The Club's concerts were invitation-only affairs, and in its heyday it could take up to six years for new members to be admitted. In 1890, their performance so affected Alfred Corning Clark, the millionaire owner of Singer Sewing Machines and a former member who had joined in a duet with Nell Arthur, the wife of President Chester A. Arthur, in the Club's second concert, that he immediately commissioned the construction of the six-story Mendelssohn Hall on West 40th Street, close by the early home of the Metropolitan Opera. The Hall was designed by architect and member Robert Henderson Robertson and was completed in 1892. It featured an 1100-seat auditorium, rehearsal space, apartments, and two gigantic 30-foot long murals on canvas by the artist Robert Frederick Blum in the neo-classical style that characterized the Golden Age. Among the Club's tenants was the artist Winslow Homer, who once offered to sketch the club in payment for his back rent; he was turned down. The Club was dispossessed in 1911 after Clark's widow died, and her heirs sought to make some money by leasing the building to the Kinemacolor Company of America, an early venture into color movies.

On February 12, 1916, on the golden anniversary of the Mendelssohn Glee Club and also that of the American Telephone and Telegraph Company, members and guests gathered in the auditorium of the Waldorf Astoria in New York, where the Club sang to the members and guests of the Ellis Glee Club of Los Angeles, seated with telephone receivers held fast to their ears in the Biltmore Hotel, 3,000 miles of wire away. Singing to New York in their turn, the Ellis Club completed the world's first transcontinental concert, marking the dawn of the Electronic Age as the Golden Age faded away.

==Directors and members==

The first significant conductor of the Mendelssohn Glee Club, Joseph Mosenthal, helped to popularize the group through his dramatic leadership and musical vision. Mosenthal, who served for 30 years and composed several ambitious works for the Club, exhausted himself getting to rehearsal during a snowstorm in January 1896 and died on a sofa in Mendelssohn Hall, directly beneath his portrait by John White Alexander.

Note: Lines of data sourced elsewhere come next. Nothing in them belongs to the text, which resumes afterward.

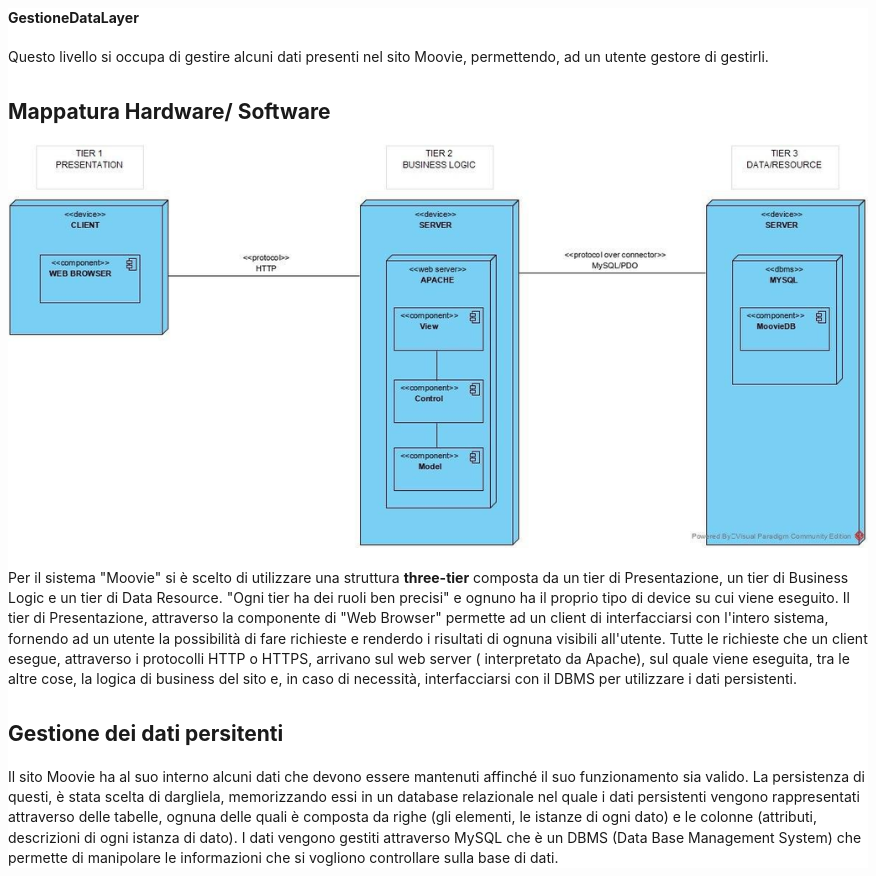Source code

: #### GestioneDataLayer
Questo livello si occupa di gestire alcuni dati presenti nel sito Moovie, permettendo, ad un utente gestore di gestirli.


## Mappatura Hardware/ Software
![](Deployment%20diagrams/Mappatura_HW_SW.jpg)

Per il sistema "Moovie" si è scelto di utilizzare una struttura **three-tier** composta da un tier di Presentazione, un tier di Business Logic e un tier di Data Resource. 
"Ogni tier ha dei ruoli ben precisi" e ognuno ha il proprio tipo di device su cui viene eseguito. Il tier di Presentazione, attraverso la componente di "Web Browser" permette ad un client di interfacciarsi con l'intero sistema, 
fornendo ad un utente la possibilità di fare richieste e renderdo i risultati di ognuna visibili all'utente. Tutte le richieste che un client esegue, attraverso i protocolli HTTP o HTTPS, arrivano sul web server ( interpretato da Apache), 
sul quale viene eseguita, tra le altre cose, la logica di business del sito e, in caso di necessità, interfacciarsi con il DBMS per utilizzare i dati persistenti. 

## Gestione dei dati persitenti
Il sito Moovie ha al suo interno alcuni dati che devono essere mantenuti affinché il suo funzionamento sia valido. 
La persistenza di questi, è stata scelta di dargliela, memorizzando essi in un database relazionale nel quale i dati persistenti vengono rappresentati attraverso delle tabelle, 
ognuna delle quali è composta da righe (gli elementi, le istanze di ogni dato) e le colonne (attributi, 
descrizioni di ogni istanza di dato).
I dati vengono gestiti attraverso MySQL che è un DBMS (Data Base Management System) che permette di manipolare 
le informazioni che si vogliono controllare sulla base di dati.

He was succeeded by the young Edward MacDowell, who had just returned to New York to found the School of Music at Columbia University. When MacDowell's career came to a tragic end in 1904 after being nearly killed by a hansom cab, the Club stepped in with benefit concerts and private donations that led to the founding of the MacDowell Colony for the Arts in Peterborough, New Hampshire, where the composer eventually succumbed. His place was taken by Walter Damrosch, of the famous New York musical family. During World War II the Club was led by Cesare Sodero, who was also the vocal director for Verdi operas at the Met. Sodero was followed by Emerson Buckley, who left to found the Fort Lauderdale Symphony and later to introduce Luciano Pavarotti to America. The noted basso John Royer Bogue led the Club through its centennial years. In 1966, the first concert of its 100th season was marked by the only time the great Blum murals have been displayed since Mendelssohn Hall was torn down. The baton was passed to the present director, Eugene Wisoff, in 1993.

Notable members have included tenor soloist Richard Crooks, baritone soloist and composer Oley Speaks, and operatic and concert basso Herbert Witherspoon. Members of the Met chorus commonly joined the Club as well. Among the young female soloists who have been part of the Club's performances ever since President Arthur's wife are some who went on to be Metropolitan Opera stars, like Licia Albanese, Aprile Millo, and Helen Traubel.

==Influence==
The Mendelssohn Glee Club had a tremendous impact on American musical tastes, especially the appreciation of what we now call classical music among the upper class in the later 19th Century. A trip to Boston in 1871 resulted in the formation of the Apollo Club of Boston, leading soon after to the Boston Symphony Orchestra. In the same way, the Mendelssohn Club's visits initiated the Orpheus Club of Philadelphia, and from this the Philadelphia Orchestra. Other men's glee clubs on the Mendelssohn model sprang up across the country, creating a lasting heritage of participation in serious music by men who simply love to sing.